Cybersecurity Czar Issues Farewell Warning

U.S. government cybersecurity chief Richard Clarke Friday confirmed plans to quit the post and is bidding farewell with a warning that “sophisticated” hacker attacks could cripple the nation’s IT backbone.

In an e-mail to colleagues that was leaked to sections of the media, Clarke said he is leaving to look for a job in the private sector and warned that a sophisticated version of the ‘Slammer’ worm, which wreaked havoc on IT systems worldwide, could be devastating.

Clarke characterized the worm as “dumb” and said it was “easily and cheaply made” but warned that Internet vulnerabilities can still be exploited by sophisticated attackers. “As long as we have vulnerabilities in cyberspace and as long as America has enemies, we are at risk of the two coming together to severely damage our great country,” the former counter-terrorism advisor wrote.

Clarke did not address reports that claimed he was quitting because of dissatisfaction with positions offered to him in the new Department of Homeland Security (DHS), but government sources speaking under condition of anonymity said he felt he was being sidelined because the jobs on offer were considered a “demotion” from the job as security czar.

Clarke, the former coordinator for security, infrastructure protection and counterterrorism at the National Security Council (NSC), has spent the bulk of his time as President Bush’s cyberspace security advisor preparing a comprehensive National Strategy to Secure Cyberspace, a document that will spell out recommendations for preventing and responding to Internet-based disruptions.

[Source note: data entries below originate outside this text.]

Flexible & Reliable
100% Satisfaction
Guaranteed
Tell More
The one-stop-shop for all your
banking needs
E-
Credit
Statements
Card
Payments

The document, which is expected to be published next month, has drawn controversy from all sides over the extent of Clarke’s recommendations but he described the battle plan as “essential to the health of the nation’s economy and the security of the country.”

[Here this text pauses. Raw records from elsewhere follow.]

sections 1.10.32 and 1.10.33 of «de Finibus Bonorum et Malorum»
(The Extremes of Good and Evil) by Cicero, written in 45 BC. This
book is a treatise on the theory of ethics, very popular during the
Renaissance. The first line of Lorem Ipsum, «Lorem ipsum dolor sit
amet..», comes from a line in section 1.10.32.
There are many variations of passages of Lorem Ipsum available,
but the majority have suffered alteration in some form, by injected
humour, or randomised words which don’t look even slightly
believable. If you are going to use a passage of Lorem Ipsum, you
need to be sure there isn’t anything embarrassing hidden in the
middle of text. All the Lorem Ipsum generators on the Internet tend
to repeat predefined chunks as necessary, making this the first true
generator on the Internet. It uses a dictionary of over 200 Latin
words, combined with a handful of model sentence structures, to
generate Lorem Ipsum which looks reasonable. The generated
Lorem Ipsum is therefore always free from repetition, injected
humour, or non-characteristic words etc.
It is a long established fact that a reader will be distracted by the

Meanwhile, Clarke’s decision to step aside has set tongues wagging in government circles about his likely replacement, with sources hinting that former chief of security at Microsoft Howard Schmidt is the frontrunner to land the gig.

Schmidt, who raised eyebrows when he said the “Slammer” worm only caused “collateral damage” to the nation’s most important electronic systems, also absolved Microsoft of blame for the attacks even though many security sources argue that the patches Microsoft issued for the buggy SQL were “self-contradictory and impossible to apply.”

If Schmidt lands the job, it is sure to be viewed as a coup for the Redmond, Wash.-based software giant, which has struggled though a public relations nightmare over security of its products.

However, some insiders caution that the Department of Homeland Security (DHS) might not even fill the vacancy and instead distribute Clarke’s chores among existing staff. “Dont be surprised if [Clarke’s responsibilities] become farmed out to DHS staff,” one source said.

Other names being floated for the job include Steve Cooper, who now serves as CIO at the Office of Homeland Security (OHS) and a special assistant to President Bush, and Jim Llyzik, the OHS advisor on IT issues.

Cooper is former CIO at Corning and Llyzik served a stint as chief information officer at the Treasury Department and is highly thought of within the administration.

Patrick Schambach, former ATF assistant director; Ronald Miller, who helped the creation of the Homeland Security Department; and Lee Holcomb, the former chief information officer at NASA are also being mentioned as possible replacements for Clarke.